What to work on: From the first line of the listing below to the line with "Največja slovenska spletna", print each line exactly, and nothing more. Leave out the pictures.

++++ Data extract ++++

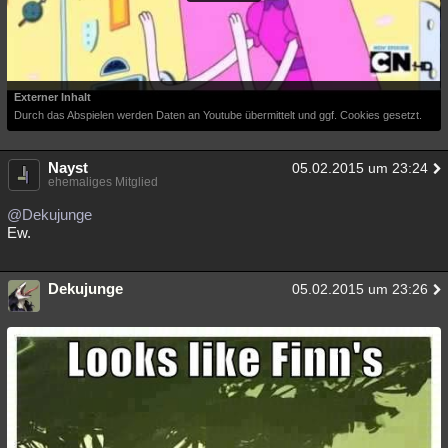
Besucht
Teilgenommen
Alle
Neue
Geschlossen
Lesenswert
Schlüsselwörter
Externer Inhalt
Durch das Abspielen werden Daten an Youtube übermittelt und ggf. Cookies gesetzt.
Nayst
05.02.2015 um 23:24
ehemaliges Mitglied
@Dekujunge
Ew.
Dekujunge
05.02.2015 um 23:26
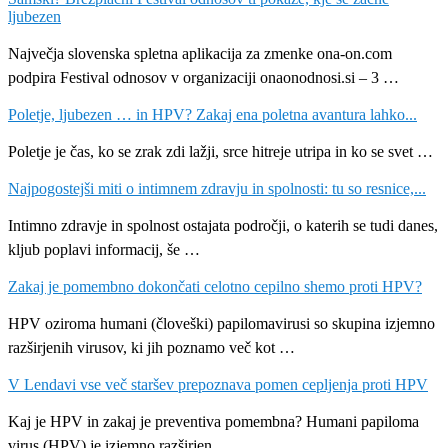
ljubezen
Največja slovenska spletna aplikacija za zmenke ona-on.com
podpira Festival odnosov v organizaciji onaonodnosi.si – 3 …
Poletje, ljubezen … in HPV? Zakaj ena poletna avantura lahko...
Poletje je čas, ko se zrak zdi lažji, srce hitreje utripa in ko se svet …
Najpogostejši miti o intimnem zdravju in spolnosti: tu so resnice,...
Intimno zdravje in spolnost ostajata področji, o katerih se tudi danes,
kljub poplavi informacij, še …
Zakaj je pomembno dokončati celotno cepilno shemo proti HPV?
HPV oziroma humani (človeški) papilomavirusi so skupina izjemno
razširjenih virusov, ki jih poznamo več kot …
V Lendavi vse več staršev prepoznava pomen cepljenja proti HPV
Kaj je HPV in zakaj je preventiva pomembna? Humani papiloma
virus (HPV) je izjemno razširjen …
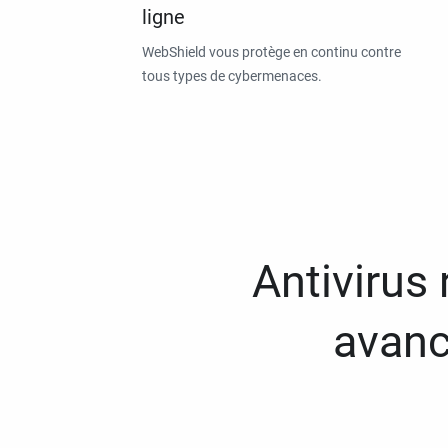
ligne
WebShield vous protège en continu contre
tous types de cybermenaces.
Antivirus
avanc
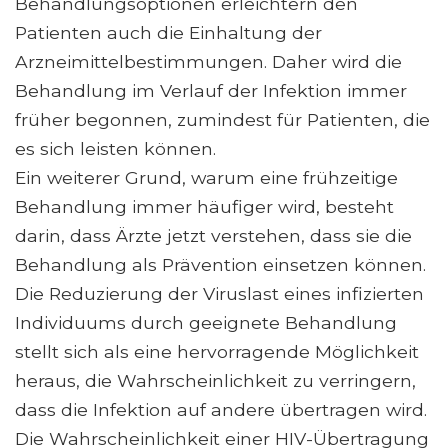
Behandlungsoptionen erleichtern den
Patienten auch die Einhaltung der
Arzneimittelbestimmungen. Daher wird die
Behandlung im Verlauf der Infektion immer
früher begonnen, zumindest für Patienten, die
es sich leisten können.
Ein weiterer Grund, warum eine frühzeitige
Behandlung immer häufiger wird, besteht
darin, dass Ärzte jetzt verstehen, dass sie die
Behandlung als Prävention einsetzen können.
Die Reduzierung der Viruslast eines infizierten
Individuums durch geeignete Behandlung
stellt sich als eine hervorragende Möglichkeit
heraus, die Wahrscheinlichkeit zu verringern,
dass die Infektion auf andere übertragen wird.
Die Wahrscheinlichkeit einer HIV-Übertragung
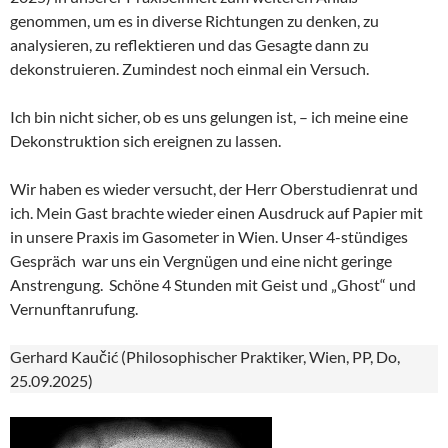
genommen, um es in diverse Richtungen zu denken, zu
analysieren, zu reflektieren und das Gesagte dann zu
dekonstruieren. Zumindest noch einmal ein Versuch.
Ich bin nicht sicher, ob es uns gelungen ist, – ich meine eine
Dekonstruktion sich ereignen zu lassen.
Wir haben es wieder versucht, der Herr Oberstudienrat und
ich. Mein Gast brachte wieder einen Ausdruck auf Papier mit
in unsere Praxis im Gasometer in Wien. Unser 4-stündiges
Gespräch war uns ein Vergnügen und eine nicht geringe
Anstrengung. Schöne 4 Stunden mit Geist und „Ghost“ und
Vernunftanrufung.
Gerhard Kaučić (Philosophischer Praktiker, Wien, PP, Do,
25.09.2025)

++++

Response area:
Besucht
Teilgenommen
Alle
Neue
Geschlossen
Lesenswert
Schlüsselwörter
Externer Inhalt
Durch das Abspielen werden Daten an Youtube übermittelt und ggf. Cookies gesetzt.
Nayst
05.02.2015 um 23:24
ehemaliges Mitglied
@Dekujunge
Ew.
Dekujunge
05.02.2015 um 23:26
ljubezen
Največja slovenska spletna aplikacija za zmenke ona-on.com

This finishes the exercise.